Re: Efficiently Adding a Shifted Date Column to a Large SAS Dataset

abigel · Posted 03-27-2025 09:21 AM

Dear All,

I have a large dataset stored on a remote SAS server with approximately 400 million rows and 88 columns. My goal is to create a new column by shifting a date variable by 1 month. I intend to do this with a simple left join, similar to what I would do in a SQL server.

My problem is as follows: when I tried to use the ALTER TABLE command, it ran indefinitely without producing any results. However, when I created a new table, the process finished in 30 minutes. How should I properly execute this process?

Here is the hard-copy version of my code:

rsubmit;
%let start_time = %sysfunc(datetime());

proc sql;
drop table table_v2;
create table table_v2 as
select *,
t2.variable as shifted_variable
from table_v1 as t1
left join (select date, deal_id, variable from table_v1) as t2
on t1.deal_id = t2.deal_id and t1.date = intnx('month', t2.date, -1, 'E')
order by t1.deal_id, t1.date;
quit;

%let end_time = %sysfunc(datetime());
%let duration = %sysevalf(&end_time - &start_time);
%put NOTE: The query took &duration seconds to run.;
endrsubmit;

Thank you for your assistance!

Gabor

mkeintz · Posted 03-27-2025 03:35 PM

Welcome @abigel to the sas support community:

you wrote:

However, when I created a new table, the process finished in 30 minutes. How should I properly execute this process?

I would use the new table creation process. It's simply faster.

As to why this is the case, I write the below as a non-expert in PROC SQL:

I wonder if the ALTER process "modifies" one row at a time, as opposed to writing a collection of rows when creating a new table. That is, perhaps it utilizes much more input/output resources.
Also a question, Does your current table have integrity constraints defined? If so, then note from Creating and Using Integrity Constraints in a Table: (italics mine)

"Integrity constraints are rules that you specify to guarantee the accuracy, completeness, or consistency of data in tables. All integrity constraints are enforced when you insert, delete, or alter data values in the columns of a table for which integrity constraints have been defined. Before a constraint is added to a table that contains existing data, all the data is checked to determine that it satisfies the constraints."

This suggests to me that the ALTER statement would need to allocate time to apply those integrity constraints in modifying every observation in the table. OTOH, I presume that making a new table would not automatically do so using the code you have shown.

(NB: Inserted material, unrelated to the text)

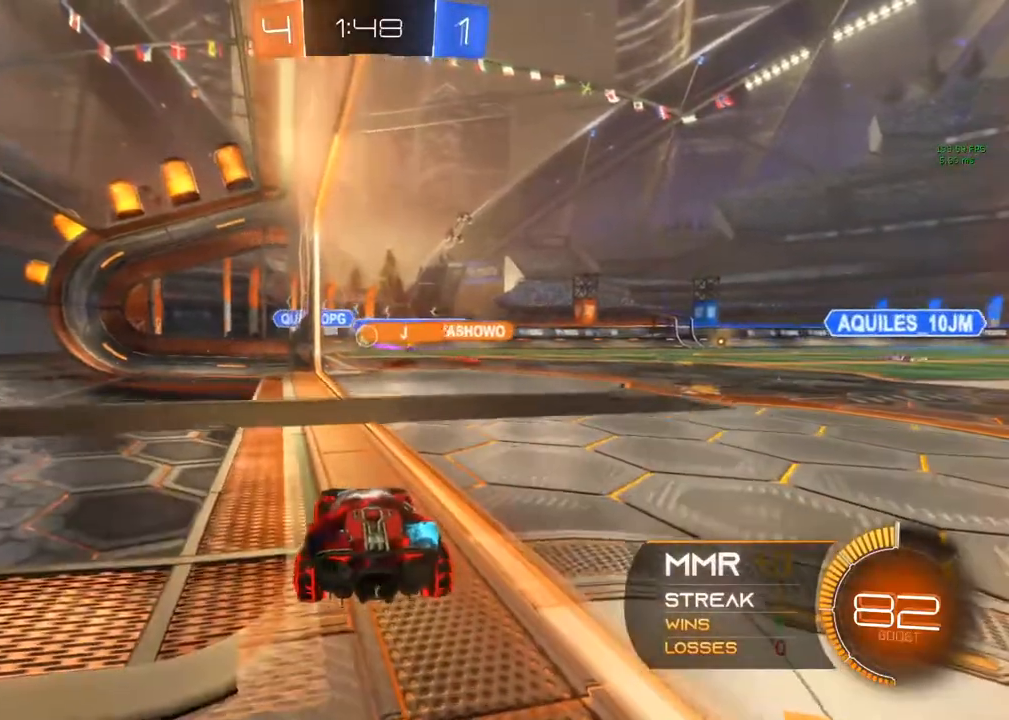
{"buttons": ["R2"], "left_stick": "center", "right_stick": "center", "events": [[317, "R2", "up"], [400, "R2", "down"]]}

--------------------------
The hash OUTPUT method will overwrite a SAS data set, but not append. That can be costly. Consider voting for Add a HASH object method which would append a hash object to an existing SAS data set

Would enabling PROC SORT to simultaneously output multiple datasets be useful? Then vote for
Allow PROC SORT to output multiple datasets

--------------------------

SASJedi · Posted 03-27-2025 04:02 PM

In addition to the integrity constraints mentioned by @mkeintz, indexes on the table may also require modification. So, a couple of questions:

1. Is your data in a SAS data set, or is it stored in a database table accessed via a SAS/ACCESS LIBNAME engine?
If so, the INTNX function cannot be passed to the database. This means that the entire table would have to be pulled out into SAS, the data modified, then copied back into the database. Depending on bandwidth and server co-location issues, this could really choke your performance.

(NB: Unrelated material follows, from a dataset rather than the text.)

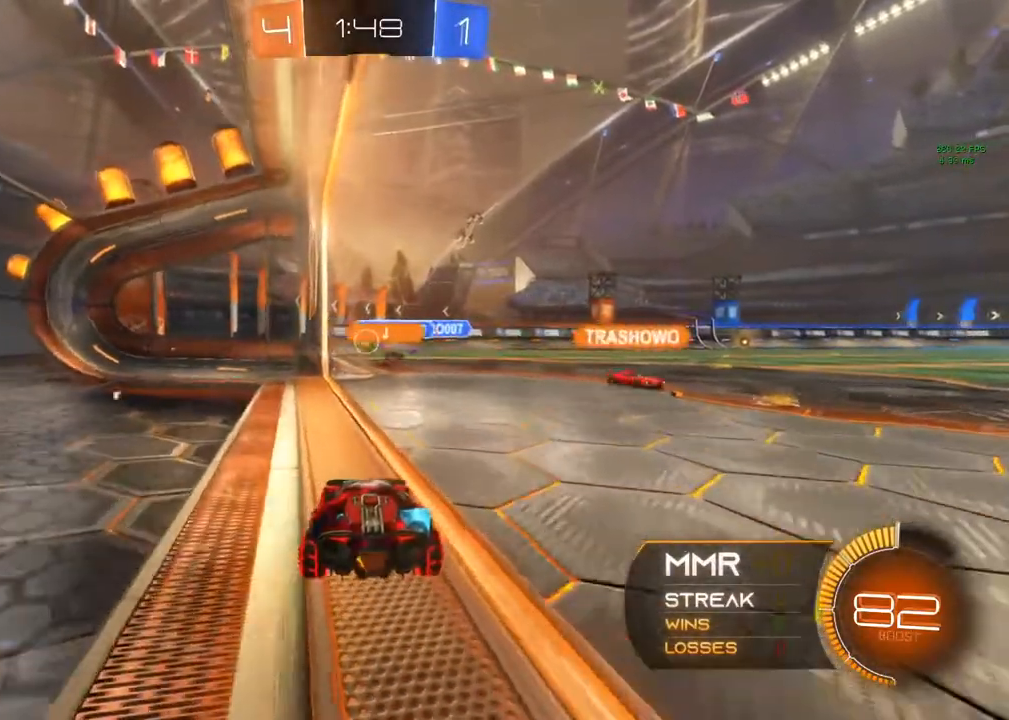
{"buttons": ["R2"], "left_stick": "center", "right_stick": "center", "events": [[33, "R2", "up"], [383, "R2", "down"]]}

2. Does the table have indexes or integrity constraints defined?
If so, consider dropping the indexes before updating and re-buliding them after the update is complete.

If this is a SAS dataset in a SAS library, consider using DATA step processing instead. Something like this:

/* Create some data to experiment with */
data mylib.have;
	length deal_id date variable 8;
	format deal_id z4. date variable yymmddd10.;
	drop _:;
	retain deal_id 100;
	do _m=1 to 12 by 2;
		do _d=1 to 31 by 3;
			date=mdy(_m,_d,2024);
			if not _error_ then do;
				variable=date;
				output;
			end;
		end;
	end;
run;

title "MYLIB.HAVE - Before mods";
proc print data=mylib.have(obs=5);run;

/* If you can, create both data sets in the same library: */

/* Add the new column, write out to a new data set */
data mylib.want;
	set mylib.have;
	format shifted_variable yymmddd10.;
	shifted_variable=intnx('month', date, -1, 'E');
run;

proc datasets library=mylib nolist nodetails;
   /* The, delete the original */
	delete have;
run;
   /* And rename the new data set with the original data set's name */
	change want=have;
run; quit;

title "MYLIB.HAVE - After mods";
proc print data=mylib.have(obs=5);run;

MYLIB.HAVE - Before mods

Obs	deal_id	date	variable
1	0100	2024-01-01	2024-01-01
2	0100	2024-01-04	2024-01-04
3	0100	2024-01-07	2024-01-07
4	0100	2024-01-10	2024-01-10
5	0100	2024-01-13	2024-01-13

MYLIB.HAVE - After mods

Obs	deal_id	date	variable	shifted_variable
1	0100	2024-01-01	2024-01-01	2023-12-31
2	0100	2024-01-04	2024-01-04	2023-12-31
3	0100	2024-01-07	2024-01-07	2023-12-31
4	0100	2024-01-10	2024-01-10	2023-12-31
5	0100	2024-01-13	2024-01-13	2023-12-31

If your SAS data set had indexes or integrity constraints, they will have been deleted by the DATA step process. You can rebuild them on the new dataset using the PROC DATASETS INDEX CREATE and IC CREATE statements.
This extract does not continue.